Given the limits on research and accessibility, many doctors are reluctant to discuss cannabis-related treatment options with patients. Many of the Knoxes’ patients come to the clinic because they’re not sure whether their general practitioners condone medical cannabis, or even know very much about it.
The Knoxes have seen more than 3,000 patients at the American Cannabinoid Clinics. Very few, they said, have any interest in getting high.
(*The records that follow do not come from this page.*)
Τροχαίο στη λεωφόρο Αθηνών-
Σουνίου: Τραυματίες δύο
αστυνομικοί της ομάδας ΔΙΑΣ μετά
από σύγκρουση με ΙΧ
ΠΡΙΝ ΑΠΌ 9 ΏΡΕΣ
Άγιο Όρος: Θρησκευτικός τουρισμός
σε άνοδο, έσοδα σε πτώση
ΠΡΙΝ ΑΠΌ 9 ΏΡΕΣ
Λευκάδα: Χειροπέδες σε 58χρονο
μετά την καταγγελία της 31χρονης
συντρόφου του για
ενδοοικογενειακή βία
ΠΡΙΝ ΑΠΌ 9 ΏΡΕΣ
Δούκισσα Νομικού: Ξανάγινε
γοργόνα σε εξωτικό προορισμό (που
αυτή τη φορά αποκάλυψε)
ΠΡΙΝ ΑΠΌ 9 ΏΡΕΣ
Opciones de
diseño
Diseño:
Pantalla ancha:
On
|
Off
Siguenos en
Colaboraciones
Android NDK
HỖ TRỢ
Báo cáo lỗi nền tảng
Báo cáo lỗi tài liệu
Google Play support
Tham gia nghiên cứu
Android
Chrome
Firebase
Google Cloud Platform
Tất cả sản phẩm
In fact, many would prefer to avoid it.
“Patients will tell me eight or nine times, ‘I don’t want to get high,’” David said.
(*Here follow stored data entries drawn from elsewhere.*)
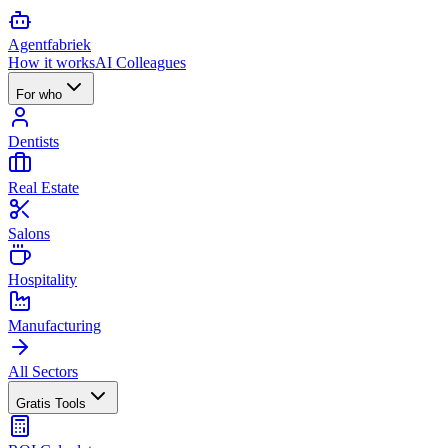
Agent
fabriek
How it works
AI Colleagues
For who
Dentists
Real Estate
Salons
Hospitality
Manufacturing
All Sectors
Gratis Tools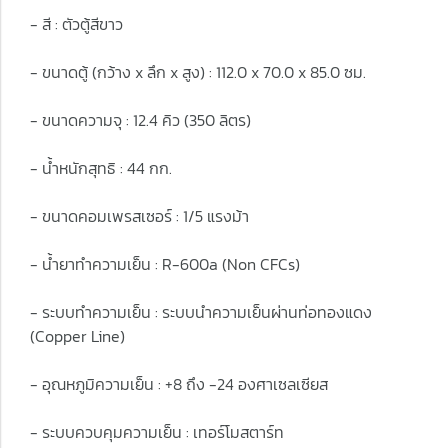
- สี : ตัวตู้สีขาว
- ขนาดตู้ (กว้าง x ลึก x สูง) : 112.0 x 70.0 x 85.0 ซม.
- ขนาดความจุ : 12.4 คิว (350 ลิตร)
- น้ำหนักสุทธิ : 44 กก.
- ขนาดคอมเพรสเซอร์ : 1/5 แรงม้า
- น้ำยาทำความเย็น : R-600a (Non CFCs)
- ระบบทำความเย็น : ระบบนำความเย็นผ่านท่อทองแดง
(Copper Line)
- อุณหภูมิความเย็น : +8 ถึง -24 องศาเซลเซียส
- ระบบควบคุมความเย็น : เทอร์โมสตาร์ท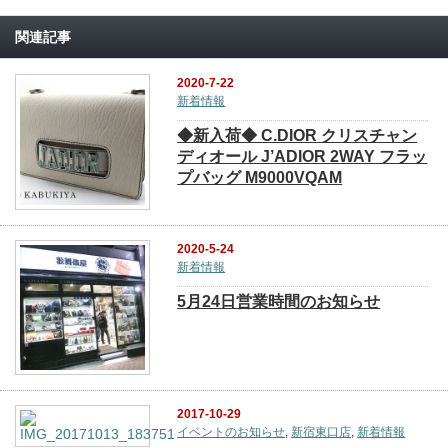
関連記事
2020-7-22
新着情報
◆新入荷◆ C.DIOR クリスチャン
ディオール J’ADIOR 2WAY フラッ
プバッグ M9000VQAM
2020-5-24
新着情報
5月24日営業時間のお知らせ
2017-10-29
イベントのお知らせ
,
新宿東口店
,
新着情報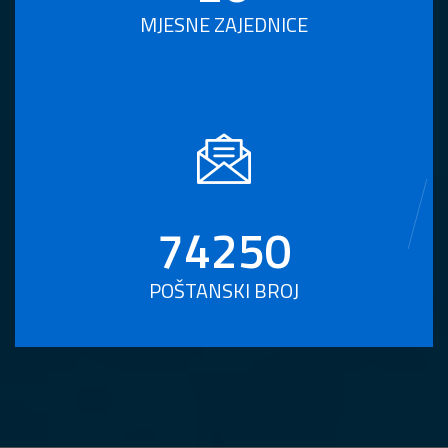
MJESNE ZAJEDNICE
74250
POŠTANSKI BROJ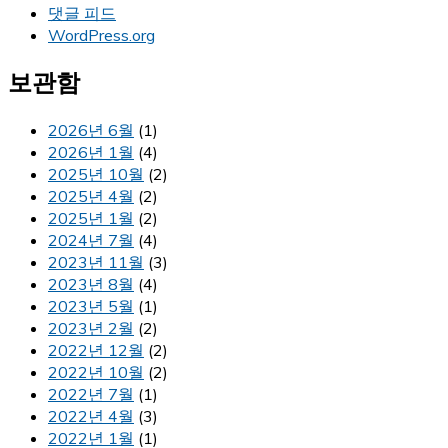
댓글 피드
WordPress.org
보관함
2026년 6월
(1)
2026년 1월
(4)
2025년 10월
(2)
2025년 4월
(2)
2025년 1월
(2)
2024년 7월
(4)
2023년 11월
(3)
2023년 8월
(4)
2023년 5월
(1)
2023년 2월
(2)
2022년 12월
(2)
2022년 10월
(2)
2022년 7월
(1)
2022년 4월
(3)
2022년 1월
(1)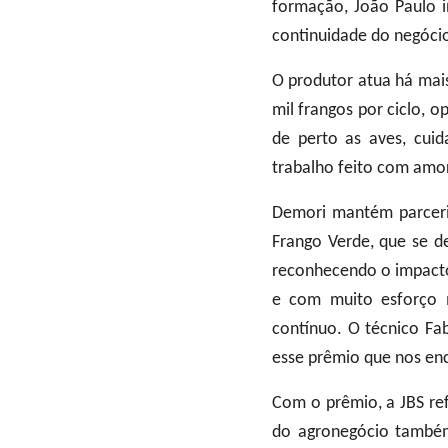
formação, João Paulo in
continuidade do negócio
O produtor atua há mai
mil frangos por ciclo, 
de perto as aves, cui
trabalho feito com amor
Demori mantém parceri
Frango Verde, que se d
reconhecendo o impacto 
e com muito esforço m
contínuo. O técnico Fab
esse prêmio que nos enc
Com o prêmio, a JBS ref
do agronegócio também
Many patients, especially seniors, come in asking for CBD, or cannabidiol, a non-psychoactive component of cannabis, Rachel added.
“What surprises the patients most who say that is when we come back and tell them, ‘This condition that you have actually will respond better with some THC on board, let us talk to you about how to use THC to avoid those adverse effects,’” she said. “I had a patient today who was surprised to hear that she could use THC without getting high.”
Patients are also “shocked” to learn they don’t have to smoke the cannabis to feel better, Janice said.
“People have this image of a smoker smoking the joint, and when you tell them, ‘No, you don’t have to do it that way, you can use it incrementally and won’t get a THC high’ ― I think that’s really shocking to them,” she said, adding that placing medicine under the tongue, rubbing it into the nares septum (inside the nose), and delivering THC through a rectal suppository are all effective and in some cases superior alternatives to smoking cannabis.
“Patients will tell me eight or nine times, "I don't want to get high."”
Though based in Oregon, the Knoxes see patients from neighboring states such as California and Washington. Rachel Knox is vice chair of the Oregon Cannabis Commission, which oversees the state’s medical marijuana program, and serves as the medical chair for the Minority Cannabis Business Association. Janice Knox sits on the board of Doctors For Cannabis Regulation, which promotes safe practices and improved quality of medical cannabis products.
Through their clinics and ancillary work in the industry, the Knoxes hope to help more medical practitioners integrate cannabis therapeutics into their practices and promote more specialization in cannabinoid medicine. They plan to launch their own training program for medical professionals later this year.
“We need to be helping trained clinicians in the practical implementation of cannabis therapeutics in the same way we do it at the clinic,” Rachel said. “Patients should feel comfortable that the doctor they’re talking about cannabis with is knowledgeable about this medicine.”
A previous version of this article noted that cannabis can be delivered through the navel. This has been corrected to nares, the area inside the nose.